BEGIN

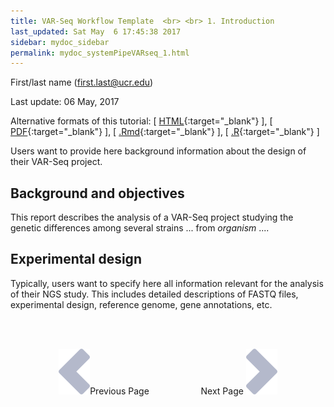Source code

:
 ```yaml
---
title: VAR-Seq Workflow Template  <br> <br> 1. Introduction
last_updated: Sat May  6 17:45:38 2017
sidebar: mydoc_sidebar
permalink: mydoc_systemPipeVARseq_1.html
---
```

First/last name (first.last@ucr.edu)

Last update: 06 May, 2017 

Alternative formats of this tutorial:
[ [HTML](http://girke.bioinformatics.ucr.edu/GEN242/pages/mydoc/systemPipeVARseq.html){:target="_blank"} ],
[ [PDF](http://girke.bioinformatics.ucr.edu/GEN242/pages/mydoc/systemPipeVARseq.pdf){:target="_blank"} ],
[ [.Rmd](https://raw.githubusercontent.com/tgirke/GEN242/gh-pages/_vignettes/12_VARseqWorkflow/systemPipeVARseq.Rmd){:target="_blank"} ],
[ [.R](https://raw.githubusercontent.com/tgirke/GEN242/gh-pages/_vignettes/12_VARseqWorkflow/systemPipeVARseq.R){:target="_blank"} ]


Users want to provide here background information about the design of their VAR-Seq project.

## Background and objectives

This report describes the analysis of a VAR-Seq project studying the
genetic differences among several strains ... from *organism* ....

## Experimental design

Typically, users want to specify here all information relevant for the
analysis of their NGS study. This includes detailed descriptions of
FASTQ files, experimental design, reference genome, gene annotations,
etc.


<br><br><center><a href="mydoc_systemPipeVARseq_1.html"><img src="images/left_arrow.png" alt="Previous page."></a>Previous Page &nbsp; &nbsp; &nbsp; &nbsp; &nbsp; &nbsp; &nbsp; &nbsp; &nbsp; &nbsp; Next Page
<a href="mydoc_systemPipeVARseq_2.html"><img src="images/right_arrow.png" alt="Next page."></a></center>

END

Description of the task:
Word for word, give the entries back in full; the pictures do not belong in the copy.

The completed task:
Source code

:
 ```yaml
---
title: VAR-Seq Workflow Template  <br> <br> 1. Introduction
last_updated: Sat May  6 17:45:38 2017
sidebar: mydoc_sidebar
permalink: mydoc_systemPipeVARseq_1.html
---
```

First/last name (first.last@ucr.edu)

Last update: 06 May, 2017 

Alternative formats of this tutorial:
[ [HTML](http://girke.bioinformatics.ucr.edu/GEN242/pages/mydoc/systemPipeVARseq.html){:target="_blank"} ],
[ [PDF](http://girke.bioinformatics.ucr.edu/GEN242/pages/mydoc/systemPipeVARseq.pdf){:target="_blank"} ],
[ [.Rmd](https://raw.githubusercontent.com/tgirke/GEN242/gh-pages/_vignettes/12_VARseqWorkflow/systemPipeVARseq.Rmd){:target="_blank"} ],
[ [.R](https://raw.githubusercontent.com/tgirke/GEN242/gh-pages/_vignettes/12_VARseqWorkflow/systemPipeVARseq.R){:target="_blank"} ]


Users want to provide here background information about the design of their VAR-Seq project.

## Background and objectives

This report describes the analysis of a VAR-Seq project studying the
genetic differences among several strains ... from *organism* ....

## Experimental design

Typically, users want to specify here all information relevant for the
analysis of their NGS study. This includes detailed descriptions of
FASTQ files, experimental design, reference genome, gene annotations,
etc.


<br><br><center><a href="mydoc_systemPipeVARseq_1.html"><img src="images/left_arrow.png" alt="Previous page."></a>Previous Page &nbsp; &nbsp; &nbsp; &nbsp; &nbsp; &nbsp; &nbsp; &nbsp; &nbsp; &nbsp; Next Page
<a href="mydoc_systemPipeVARseq_2.html"><img src="images/right_arrow.png" alt="Next page."></a></center>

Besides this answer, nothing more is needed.